Note that the proposed regulations would only apply to SFIs that exist during the funding period of the NIH grant. PIs would have the option of eliminating SFIs prior to accepting NIH funding, and eliminated SFIs would not be subject to public disclosure.
I encourage anyone with comments on the proposed regulations to submit them via the guidelines published in the Federal Register so that they will be taken into consideration when the rules are finalized.

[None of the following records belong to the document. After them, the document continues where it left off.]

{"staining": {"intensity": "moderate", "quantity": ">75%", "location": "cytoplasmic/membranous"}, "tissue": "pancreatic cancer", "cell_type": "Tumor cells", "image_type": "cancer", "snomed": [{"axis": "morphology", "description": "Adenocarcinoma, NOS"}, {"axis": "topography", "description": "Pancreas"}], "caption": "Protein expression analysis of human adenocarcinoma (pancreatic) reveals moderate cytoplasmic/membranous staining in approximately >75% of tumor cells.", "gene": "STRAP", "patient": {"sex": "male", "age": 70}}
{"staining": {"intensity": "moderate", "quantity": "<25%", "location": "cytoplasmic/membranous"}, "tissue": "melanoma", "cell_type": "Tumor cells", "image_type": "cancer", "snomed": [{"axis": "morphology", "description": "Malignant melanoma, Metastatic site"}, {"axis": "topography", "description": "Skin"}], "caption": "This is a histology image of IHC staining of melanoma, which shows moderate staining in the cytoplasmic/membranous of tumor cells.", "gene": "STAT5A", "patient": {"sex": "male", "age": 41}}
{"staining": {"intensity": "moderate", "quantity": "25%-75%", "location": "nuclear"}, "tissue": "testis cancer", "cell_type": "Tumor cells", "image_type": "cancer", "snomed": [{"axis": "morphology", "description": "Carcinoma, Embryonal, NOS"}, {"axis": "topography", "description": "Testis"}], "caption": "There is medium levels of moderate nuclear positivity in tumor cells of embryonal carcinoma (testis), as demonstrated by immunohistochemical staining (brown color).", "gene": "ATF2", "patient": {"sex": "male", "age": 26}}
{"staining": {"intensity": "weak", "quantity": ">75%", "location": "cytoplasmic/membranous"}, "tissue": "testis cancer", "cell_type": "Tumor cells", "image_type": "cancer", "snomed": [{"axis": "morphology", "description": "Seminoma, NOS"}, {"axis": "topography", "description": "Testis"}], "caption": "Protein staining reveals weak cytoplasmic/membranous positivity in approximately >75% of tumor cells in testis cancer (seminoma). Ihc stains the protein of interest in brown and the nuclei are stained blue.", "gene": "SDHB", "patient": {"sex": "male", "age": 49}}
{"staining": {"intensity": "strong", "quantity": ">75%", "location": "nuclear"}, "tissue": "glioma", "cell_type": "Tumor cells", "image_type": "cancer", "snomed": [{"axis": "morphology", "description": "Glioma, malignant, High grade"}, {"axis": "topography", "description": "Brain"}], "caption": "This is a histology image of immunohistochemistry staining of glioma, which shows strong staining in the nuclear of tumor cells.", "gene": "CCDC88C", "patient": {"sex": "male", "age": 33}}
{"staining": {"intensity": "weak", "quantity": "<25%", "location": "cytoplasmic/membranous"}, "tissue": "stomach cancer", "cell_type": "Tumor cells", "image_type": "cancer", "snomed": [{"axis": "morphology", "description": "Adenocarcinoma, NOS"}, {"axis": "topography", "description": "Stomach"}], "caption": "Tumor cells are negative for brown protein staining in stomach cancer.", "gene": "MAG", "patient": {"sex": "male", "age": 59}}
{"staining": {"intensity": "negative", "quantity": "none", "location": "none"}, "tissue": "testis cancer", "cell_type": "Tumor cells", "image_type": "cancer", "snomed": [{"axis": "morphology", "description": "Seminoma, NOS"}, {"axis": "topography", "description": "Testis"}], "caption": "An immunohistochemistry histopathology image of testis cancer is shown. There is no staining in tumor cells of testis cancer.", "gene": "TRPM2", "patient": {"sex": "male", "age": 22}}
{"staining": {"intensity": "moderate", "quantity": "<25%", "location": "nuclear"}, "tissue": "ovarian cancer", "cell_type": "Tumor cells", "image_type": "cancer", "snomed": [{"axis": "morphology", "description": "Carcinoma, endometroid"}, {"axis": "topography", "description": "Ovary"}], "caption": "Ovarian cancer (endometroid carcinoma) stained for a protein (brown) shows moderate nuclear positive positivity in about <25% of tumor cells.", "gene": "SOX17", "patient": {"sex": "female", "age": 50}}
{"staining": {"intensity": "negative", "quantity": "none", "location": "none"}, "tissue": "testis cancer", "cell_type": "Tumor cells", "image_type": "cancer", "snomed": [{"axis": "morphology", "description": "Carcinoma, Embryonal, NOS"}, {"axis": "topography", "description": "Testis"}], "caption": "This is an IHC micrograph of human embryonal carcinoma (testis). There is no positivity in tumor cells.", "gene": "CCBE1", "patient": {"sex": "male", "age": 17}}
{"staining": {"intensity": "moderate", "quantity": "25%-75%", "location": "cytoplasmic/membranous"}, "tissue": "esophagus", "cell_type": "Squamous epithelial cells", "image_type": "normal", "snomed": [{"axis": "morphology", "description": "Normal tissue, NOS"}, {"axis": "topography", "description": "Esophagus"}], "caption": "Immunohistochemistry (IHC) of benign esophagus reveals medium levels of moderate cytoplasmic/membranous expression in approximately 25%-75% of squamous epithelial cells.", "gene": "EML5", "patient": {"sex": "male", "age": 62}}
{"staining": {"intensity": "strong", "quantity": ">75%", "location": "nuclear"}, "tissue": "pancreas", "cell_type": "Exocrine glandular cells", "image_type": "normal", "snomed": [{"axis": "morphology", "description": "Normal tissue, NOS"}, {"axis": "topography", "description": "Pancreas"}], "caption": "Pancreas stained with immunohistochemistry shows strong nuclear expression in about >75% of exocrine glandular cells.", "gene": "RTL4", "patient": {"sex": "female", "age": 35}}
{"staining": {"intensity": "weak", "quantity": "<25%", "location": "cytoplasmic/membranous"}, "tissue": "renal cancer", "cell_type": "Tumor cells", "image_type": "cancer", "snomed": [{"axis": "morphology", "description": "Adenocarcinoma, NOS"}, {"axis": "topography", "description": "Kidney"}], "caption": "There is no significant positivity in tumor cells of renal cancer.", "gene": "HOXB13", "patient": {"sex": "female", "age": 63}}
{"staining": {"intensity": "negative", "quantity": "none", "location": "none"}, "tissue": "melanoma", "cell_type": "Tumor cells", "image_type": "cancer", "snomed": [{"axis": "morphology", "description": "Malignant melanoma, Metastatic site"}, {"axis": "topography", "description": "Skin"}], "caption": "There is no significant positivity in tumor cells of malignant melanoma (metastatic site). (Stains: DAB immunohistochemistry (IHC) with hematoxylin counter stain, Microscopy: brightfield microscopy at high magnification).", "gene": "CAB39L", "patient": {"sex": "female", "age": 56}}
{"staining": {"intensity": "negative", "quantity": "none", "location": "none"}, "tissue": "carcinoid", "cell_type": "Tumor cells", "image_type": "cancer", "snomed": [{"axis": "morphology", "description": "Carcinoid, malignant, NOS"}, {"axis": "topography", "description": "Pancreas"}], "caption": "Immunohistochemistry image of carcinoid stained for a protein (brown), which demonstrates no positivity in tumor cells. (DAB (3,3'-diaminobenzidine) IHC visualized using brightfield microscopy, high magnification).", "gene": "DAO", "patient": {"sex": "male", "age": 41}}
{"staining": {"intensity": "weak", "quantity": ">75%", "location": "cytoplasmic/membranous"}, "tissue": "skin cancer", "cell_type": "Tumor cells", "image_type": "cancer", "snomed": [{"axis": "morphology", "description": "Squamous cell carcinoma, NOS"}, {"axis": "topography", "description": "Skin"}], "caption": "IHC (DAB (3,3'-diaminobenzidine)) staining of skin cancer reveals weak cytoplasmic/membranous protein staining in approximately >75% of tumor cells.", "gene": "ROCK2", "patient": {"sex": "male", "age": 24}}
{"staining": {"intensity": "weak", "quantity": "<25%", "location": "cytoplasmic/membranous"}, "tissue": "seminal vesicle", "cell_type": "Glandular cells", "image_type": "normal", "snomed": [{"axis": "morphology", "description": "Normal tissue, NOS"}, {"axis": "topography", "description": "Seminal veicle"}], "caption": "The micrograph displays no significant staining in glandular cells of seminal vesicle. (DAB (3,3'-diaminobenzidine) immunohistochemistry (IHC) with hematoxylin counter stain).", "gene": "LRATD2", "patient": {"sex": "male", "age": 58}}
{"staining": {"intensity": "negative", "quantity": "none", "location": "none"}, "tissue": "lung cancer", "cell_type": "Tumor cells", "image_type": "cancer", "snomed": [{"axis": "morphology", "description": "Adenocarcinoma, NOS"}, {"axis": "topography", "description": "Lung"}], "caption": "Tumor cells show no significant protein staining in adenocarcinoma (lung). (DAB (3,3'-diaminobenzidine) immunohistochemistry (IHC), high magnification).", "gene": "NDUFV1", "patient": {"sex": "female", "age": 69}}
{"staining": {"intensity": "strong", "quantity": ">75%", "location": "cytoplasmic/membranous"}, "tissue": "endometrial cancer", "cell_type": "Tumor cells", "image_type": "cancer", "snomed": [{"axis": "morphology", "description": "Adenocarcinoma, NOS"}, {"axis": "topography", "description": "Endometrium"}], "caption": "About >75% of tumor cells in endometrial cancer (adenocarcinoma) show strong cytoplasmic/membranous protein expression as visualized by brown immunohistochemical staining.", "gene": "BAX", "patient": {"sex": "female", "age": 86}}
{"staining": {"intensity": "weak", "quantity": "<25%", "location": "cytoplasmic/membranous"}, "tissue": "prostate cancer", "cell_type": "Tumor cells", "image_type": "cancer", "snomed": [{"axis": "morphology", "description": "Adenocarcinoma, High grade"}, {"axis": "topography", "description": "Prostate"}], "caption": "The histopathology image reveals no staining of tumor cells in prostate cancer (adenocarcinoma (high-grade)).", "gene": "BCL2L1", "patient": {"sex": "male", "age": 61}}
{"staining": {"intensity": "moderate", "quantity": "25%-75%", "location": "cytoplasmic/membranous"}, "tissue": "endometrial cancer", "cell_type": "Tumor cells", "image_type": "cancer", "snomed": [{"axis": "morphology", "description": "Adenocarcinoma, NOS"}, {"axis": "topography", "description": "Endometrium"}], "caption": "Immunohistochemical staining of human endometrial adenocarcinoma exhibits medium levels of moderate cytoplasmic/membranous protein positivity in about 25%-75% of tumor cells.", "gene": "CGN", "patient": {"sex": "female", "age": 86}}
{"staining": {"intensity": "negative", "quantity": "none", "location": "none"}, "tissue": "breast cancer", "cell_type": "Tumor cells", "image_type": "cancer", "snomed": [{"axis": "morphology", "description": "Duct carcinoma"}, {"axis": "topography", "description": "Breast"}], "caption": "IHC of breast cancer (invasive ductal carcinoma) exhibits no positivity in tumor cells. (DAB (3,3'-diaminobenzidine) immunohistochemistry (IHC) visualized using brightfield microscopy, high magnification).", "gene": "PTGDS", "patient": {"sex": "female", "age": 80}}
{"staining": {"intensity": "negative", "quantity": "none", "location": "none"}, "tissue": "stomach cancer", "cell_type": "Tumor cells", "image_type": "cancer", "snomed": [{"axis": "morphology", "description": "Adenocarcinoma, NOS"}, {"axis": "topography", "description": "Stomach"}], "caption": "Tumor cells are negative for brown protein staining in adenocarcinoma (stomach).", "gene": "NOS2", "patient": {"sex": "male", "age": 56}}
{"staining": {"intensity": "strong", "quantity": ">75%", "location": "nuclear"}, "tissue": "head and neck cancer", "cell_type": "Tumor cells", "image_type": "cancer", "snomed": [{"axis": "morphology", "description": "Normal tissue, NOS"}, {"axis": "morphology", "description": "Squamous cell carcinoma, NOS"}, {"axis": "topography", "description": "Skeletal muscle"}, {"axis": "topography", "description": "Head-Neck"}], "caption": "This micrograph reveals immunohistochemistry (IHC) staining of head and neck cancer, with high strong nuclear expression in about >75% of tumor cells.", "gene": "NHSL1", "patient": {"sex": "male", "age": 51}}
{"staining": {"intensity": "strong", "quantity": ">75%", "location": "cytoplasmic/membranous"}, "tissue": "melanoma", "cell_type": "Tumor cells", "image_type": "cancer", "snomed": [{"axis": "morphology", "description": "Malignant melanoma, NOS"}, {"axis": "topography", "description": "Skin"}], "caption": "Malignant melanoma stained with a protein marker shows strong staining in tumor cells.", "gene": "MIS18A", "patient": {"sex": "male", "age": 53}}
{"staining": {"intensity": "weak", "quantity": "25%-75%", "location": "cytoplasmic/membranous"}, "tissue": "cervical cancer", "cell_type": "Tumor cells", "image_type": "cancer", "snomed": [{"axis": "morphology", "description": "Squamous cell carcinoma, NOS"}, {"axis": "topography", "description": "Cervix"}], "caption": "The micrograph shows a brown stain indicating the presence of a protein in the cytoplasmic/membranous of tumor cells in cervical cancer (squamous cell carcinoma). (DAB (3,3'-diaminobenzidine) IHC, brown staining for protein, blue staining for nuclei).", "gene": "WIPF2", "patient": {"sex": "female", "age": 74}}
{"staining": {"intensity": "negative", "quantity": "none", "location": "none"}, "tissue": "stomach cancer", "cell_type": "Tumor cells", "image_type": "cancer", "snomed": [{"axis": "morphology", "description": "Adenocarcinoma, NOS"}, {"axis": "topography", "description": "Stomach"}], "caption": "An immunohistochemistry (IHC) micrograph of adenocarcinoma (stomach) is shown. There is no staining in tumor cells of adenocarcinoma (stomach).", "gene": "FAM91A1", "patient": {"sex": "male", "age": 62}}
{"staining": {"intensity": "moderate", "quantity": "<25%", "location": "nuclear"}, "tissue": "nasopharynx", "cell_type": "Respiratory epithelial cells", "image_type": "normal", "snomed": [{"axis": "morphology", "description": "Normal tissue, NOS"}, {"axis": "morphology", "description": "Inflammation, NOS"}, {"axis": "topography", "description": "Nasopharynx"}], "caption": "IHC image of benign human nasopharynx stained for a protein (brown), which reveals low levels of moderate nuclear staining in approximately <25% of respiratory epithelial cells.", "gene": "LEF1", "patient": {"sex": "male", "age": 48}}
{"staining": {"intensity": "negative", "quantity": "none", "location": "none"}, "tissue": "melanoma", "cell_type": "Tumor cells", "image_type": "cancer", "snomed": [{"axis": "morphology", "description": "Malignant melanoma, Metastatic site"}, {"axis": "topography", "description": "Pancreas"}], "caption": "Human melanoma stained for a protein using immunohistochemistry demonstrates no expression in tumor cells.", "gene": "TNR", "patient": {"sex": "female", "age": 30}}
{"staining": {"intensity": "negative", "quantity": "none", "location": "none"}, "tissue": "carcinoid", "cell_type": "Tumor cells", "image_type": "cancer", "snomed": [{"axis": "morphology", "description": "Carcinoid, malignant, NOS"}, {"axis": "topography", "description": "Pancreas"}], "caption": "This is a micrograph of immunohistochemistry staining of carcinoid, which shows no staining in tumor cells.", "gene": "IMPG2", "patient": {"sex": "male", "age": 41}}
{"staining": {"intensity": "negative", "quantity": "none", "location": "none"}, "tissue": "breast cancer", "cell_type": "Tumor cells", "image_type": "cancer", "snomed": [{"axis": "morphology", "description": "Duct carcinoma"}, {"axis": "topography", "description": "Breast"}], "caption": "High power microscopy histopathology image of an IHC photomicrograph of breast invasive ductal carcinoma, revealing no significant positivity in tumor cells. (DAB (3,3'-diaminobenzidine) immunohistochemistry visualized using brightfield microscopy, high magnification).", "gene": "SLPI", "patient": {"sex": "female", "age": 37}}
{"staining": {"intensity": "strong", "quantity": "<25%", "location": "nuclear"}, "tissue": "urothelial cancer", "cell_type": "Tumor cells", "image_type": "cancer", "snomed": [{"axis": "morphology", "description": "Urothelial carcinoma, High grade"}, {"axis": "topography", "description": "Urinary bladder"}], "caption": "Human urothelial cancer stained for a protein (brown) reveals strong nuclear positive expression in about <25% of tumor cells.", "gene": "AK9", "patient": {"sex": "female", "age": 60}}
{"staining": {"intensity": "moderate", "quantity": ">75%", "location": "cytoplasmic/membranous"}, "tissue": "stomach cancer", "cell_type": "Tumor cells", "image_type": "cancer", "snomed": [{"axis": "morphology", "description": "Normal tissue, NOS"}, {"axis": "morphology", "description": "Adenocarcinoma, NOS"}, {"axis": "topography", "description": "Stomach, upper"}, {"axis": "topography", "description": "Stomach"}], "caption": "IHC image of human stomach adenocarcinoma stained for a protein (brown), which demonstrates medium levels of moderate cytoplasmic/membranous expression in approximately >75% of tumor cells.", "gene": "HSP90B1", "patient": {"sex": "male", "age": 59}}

Sarah – Thanks for the additional information. We will have a look. Best – Mark
Sarah – Thanks once again for the information about the public disclosure of SFIs. We have now investigated the Stanford site, which indicates that the PI has income in excess of the threshold amount. However, the proposed regulations include “The information that the Institution makes available via a publicly accessible web site shall include, at a minimum, the following: the Investigator’s name; the Investigator’s position with respect to the research project; the nature of the significant financial interest; and the approximate dollar value of the significant financial interest (dollar ranges are permissible: less than $20,000; less than $50,000; less than $100,000; less than or equal to $250,000; greater than $250,000), or a statement that the interest is one whose value cannot be readily determined through reference to public prices or other reasonable measures of fair market value.” Having to state the approximate value of the income or equity is quite different from stating that an investigator is over the threshold. We are still concerned about the nature of this disclosure.
Best – Mark
Please note that the comment period on the proposed changes to financial conflict of interest regulations has been extended to August 19. For more details, see the NIH Guide.